Russian businessman of Chechen descent (born 1964)

Malik Mingaevich Saidullaev (Russian: Малик Мингаевич Сайдуллаев; born 5 October 1964) is a Russian businessman of Chechen descent.

== Biography ==
Malik Saidullaev was born on October 5, 1964 in Checheno-Ingush Autonomous Soviet Socialist Republic.

In 1981 he graduated from high school. He served in the army and graduated from Grozny State University.

=== Personal life ===
Malik Saidullaev is married and has 2 children.

== Career ==
During the Second Chechen War Saidullaev was reported of being instrumental in the early defections of several Chechen commanders to the Russian side. On August 27, 2003 while working as the chairman of the Council of Directors of the Open Society Group of the company Milan he was registered by the electoral committee of the Chechen Republic as a presidential candidate.

== Controversies ==
On September 11 , after Saidullaev - who is known in criminal circles as "the businessman of FSB" - was defamed by another presidential candidate, the Lubyanka poet Nikolay Paizullaev, the Supreme Court of the Chechen republic decided to cancel Saidullaev's registration, clearing the way to the president in Grozny for another pro-Moscow candidate Akhmad Kadyrov, who notoriously dismissed Saidullaev as 'too weak to rule'. Saidullaev commented at the briefing in Moscow: "Under the present circumstances I think the forthcoming elections to be a farce."

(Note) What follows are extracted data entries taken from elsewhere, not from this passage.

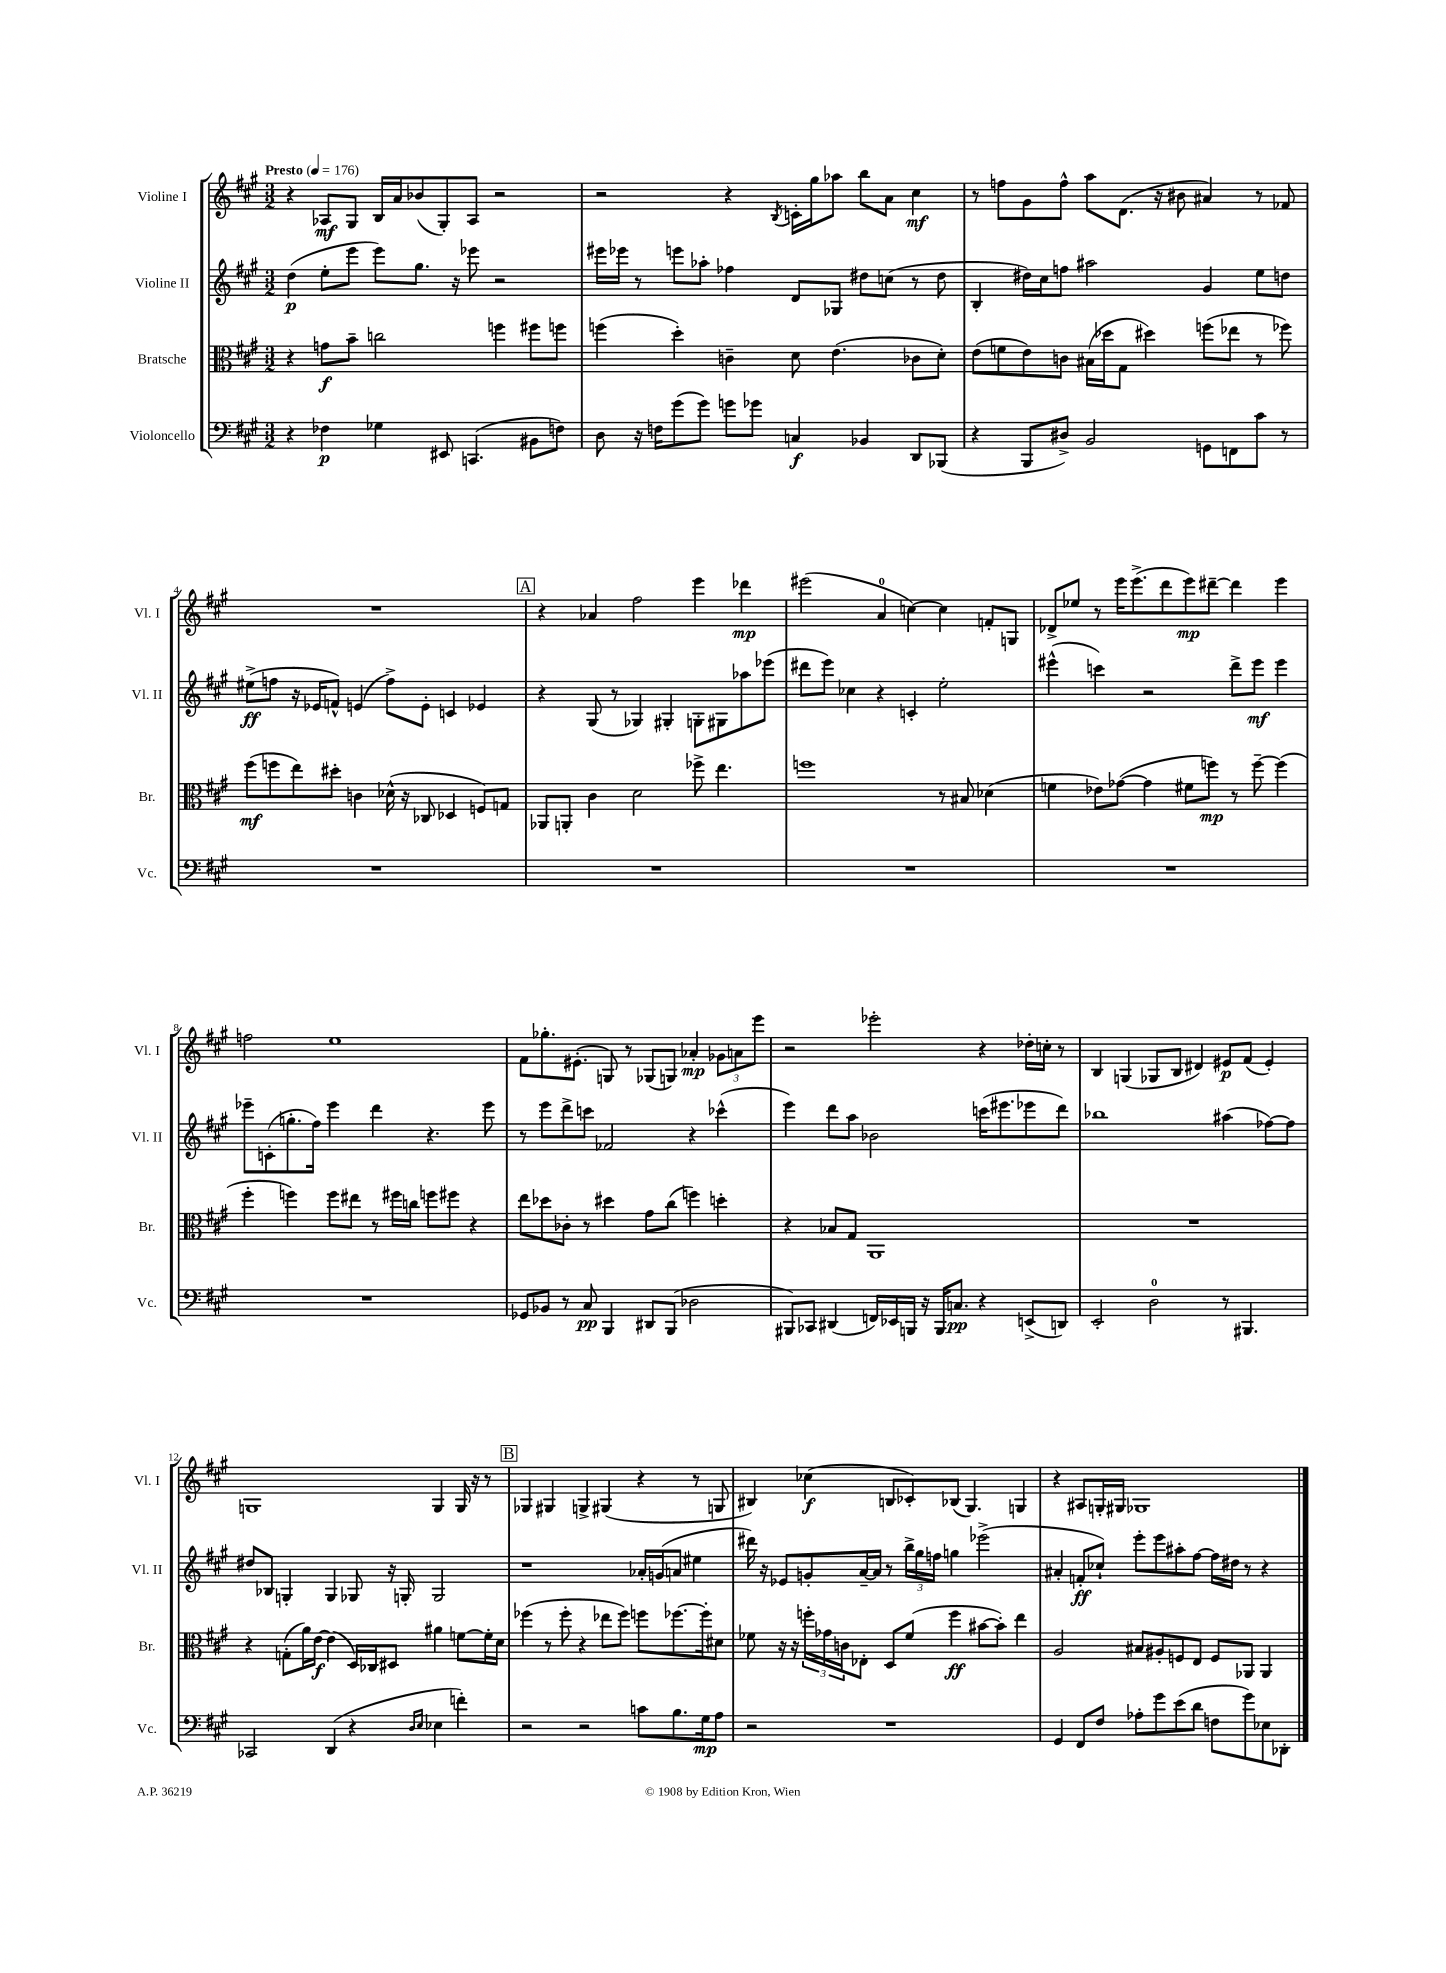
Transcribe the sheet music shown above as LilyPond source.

<<
\new StaffGroup <<
\new Staff = "s0" \with { instrumentName = "Violine I" shortInstrumentName = "Vl. I" } {
    \clef treble \key a \major \numericTimeSignature \time 3/2 \tempo "Presto" 4 = 176
    r4 aes8\mf gis8 b16 a'16 bes'8( gis8-.) aes8 r2 |
    r2 r4 \acciaccatura { b8 } c'16-. gis''16 aes''8 b''8 a'8 cis''4\mf |
    r8 f''8 gis'8 f''8-^ a''8 d'8.( r16 bis'8 ais'4) r8 fes'8 |
    R1. |
    \mark \markup { \box "A" } r4 aes'4 fis''2 e'''4 des'''4\mp |
    eis'''2( a'4-0 c''4~) c''4 f'8-. g8 |
    des'8-> ees''8 r8 e'''16 e'''8.->( d'''8 e'''8\mp) dis'''8~-- dis'''4 e'''4 |
    f''2 e''1 |
    fis'8 ges''8.-. eis'8.-.( g8) r8 ges8( g8) aes'4-.\mp \tuplet 3/2 { ges'8 a'8 e'''8 } |
    r2 ees'''2-. r4 des''16-. c''16-. r8 |
    b4 g4( ges8 b8 dis'4) eis'8\p fis'8( eis'4-.) |
    g1 g4 g16 r16 r8 |
    \mark \markup { \box "B" } ges4 gis4 g4-> gis4( r4 r8 g8 |
    bis4) ces''4\f( b8 ces'8-.) bes8( gis4.) g4 |
    r4 ais8 g16-. gis16 ges1 \bar "|." |
}
\new Staff = "s1" \with { instrumentName = "Violine II" shortInstrumentName = "Vl. II" } {
    \clef treble \key a \major \numericTimeSignature \time 3/2
    d''4\p( e''8-. e'''8 e'''8) gis''8. r16 ees'''8 r2 |
    eis'''16 ees'''16 r8 e'''8 aes''8-. fes''4 d'8 ges8 dis''8 c''8( r8 dis''8 |
    b4-. dis''16) cis''16 f''8 ais''2 gis'4 e''8 d''8 |
    eis''8->\ff( f''8 r16 ees'16 f'8-^) e'4( f''8->) e'8-. c'4 ees'4 |
    \mark \markup { \box "A" } r4 gis8( r8 ges4) gis4-. g8-. gis8 aes''8 ees'''8( |
    dis'''8 e'''8) ces''4 r4 c'4-. e''2-. |
    eis'''4-^( c'''4) r2 d'''8-> eis'''8\mf eis'''4 |
    ees'''8-- c'8-.( g''8.-. fis''16) ees'''4 d'''4 r4. ees'''8 |
    r8 e'''8 d'''8-> c'''8 fes'2 r4 ces'''4-^( |
    e'''4) d'''8 a''8 bes'2 c'''16( eis'''8. ees'''8 d'''8) |
    bes''1 ais''4( fes''8~) fes''8 |
    dis''8 bes8 g4-. g4 ges8 r16 g16-. g2 |
    \mark \markup { \box "B" } r1 aes'16-. g'16( a'8 eis''4 |
    dis'''16) r16 ees'8 g'8-. a'16~-- a'16 r8 \tuplet 3/2 { b''16-> gis''16 f''16 } g''4 ees'''2->( |
    ais'4-. f'8-.\ff ces''8-!) e'''8-. e'''8 ais''8-. fis''8~ fis''16 dis''16 r8 r4 \bar "|." |
}
\new Staff = "s2" \with { instrumentName = "Bratsche" shortInstrumentName = "Br." } {
    \clef alto \key a \major \numericTimeSignature \time 3/2
    r4 g'8\f b'8-- c''2 f''4 fis''8 f''8 |
    f''4( d''4-.) c'4-- d'8 e'4.( ces'8 d'8-.) |
    e'8( f'8 e'8) c'8 bis16( des''16 gis8 dis''4) f''8( ees''8 r8 fes''8) |
    fis''8\mf( f''8 e''8) dis''8-. c'4 des'16-^( r16 ces8 des4 f8) g8 |
    \mark \markup { \box "A" } aes,8 a,8-. cis'4 d'2 fes''8-> e''4. |
    f''1 r8 bis8 des'4( |
    f'4 ees'8) ges'8~( ges'4 fis'8 f''8\mp) r8 f''8~-- f''4( |
    fis''4-. f''4) f''8 eis''8 r8 fis''16 c''16 f''8 fis''8 r4 |
    e''8 des''8 ces'8-. r8 dis''4 gis'8 cis''8( f''4) d''4-. |
    r4 bes8 gis8 a,1 |
    R1. |
    r4 g8-.( a'16) e'16~\f e'4( d16) ces16 dis8 ais'4 f'8~ f'16-. d'16 |
    \mark \markup { \box "B" } fes''4( r8 fes''8-. r4 ees''8 fes''8) f''8 fes''8.~ fes''16-. dis'8 |
    fes'8 r16 r16 \tuplet 3/2 { f''16-. ges'16 c'16 } ees8-. d8 fes'8( f''4\ff bis'8~ bis'8-.) e''4 |
    a2 bis8 ais8-. f8 e8 f8 aes,8 aes,4 \bar "|." |
}
\new Staff = "s3" \with { instrumentName = "Violoncello" shortInstrumentName = "Vc." } {
    \clef bass \key a \major \numericTimeSignature \time 3/2
    r4 fes4\p ges4 eis,8 c,4.( bis,8 f8) |
    d8 r16 f16 gis'8( gis'8) g'8 ges'8 c4\f bes,4 d,8 bes,,8( |
    r4 b,,8 dis8->) b,2 g,8 f,8 cis'8 r8 |
    R1. |
    \mark \markup { \box "A" } R1. |
    R1. |
    R1. |
    R1. |
    ges,8 bes,8 r8 cis8\pp b,,4 dis,8 b,,8( des2 |
    bis,,8) ces,8 dis,4( f,16) ees,16 b,,16 r16 b,,16 c8.\pp r4 e,8->( d,8) |
    e,2-. d2-0 r8 bis,,4. |
    ces,2 d,4( r4 \grace { d16 e16 } ees4 f'4-.) |
    \mark \markup { \box "B" } r2 r2 c'8 b8. gis16\mp a8 |
    r2 r1 |
    gis,4 fis,8 fis8 aes8-. gis'8 e'8( d'8 f8 gis'8) ees8 des,8-. \bar "|." |
}
>>
>>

Following Akhmad Kadyrov's murder, Saidullaev again attempted to run for president until it was claimed that he was using a false Chechen passport. Being denied once again, the presidency was captured by Alu Alkhanov, who was inaugurated amid tight security in October 2004 following the assassination of his predecessor. Saidullaev predicted a fast death for Alkhanov.

On October 26, 2007, Saidullaev was injured by a two gunshot wounds in Moscow's Leninsky Prospekt.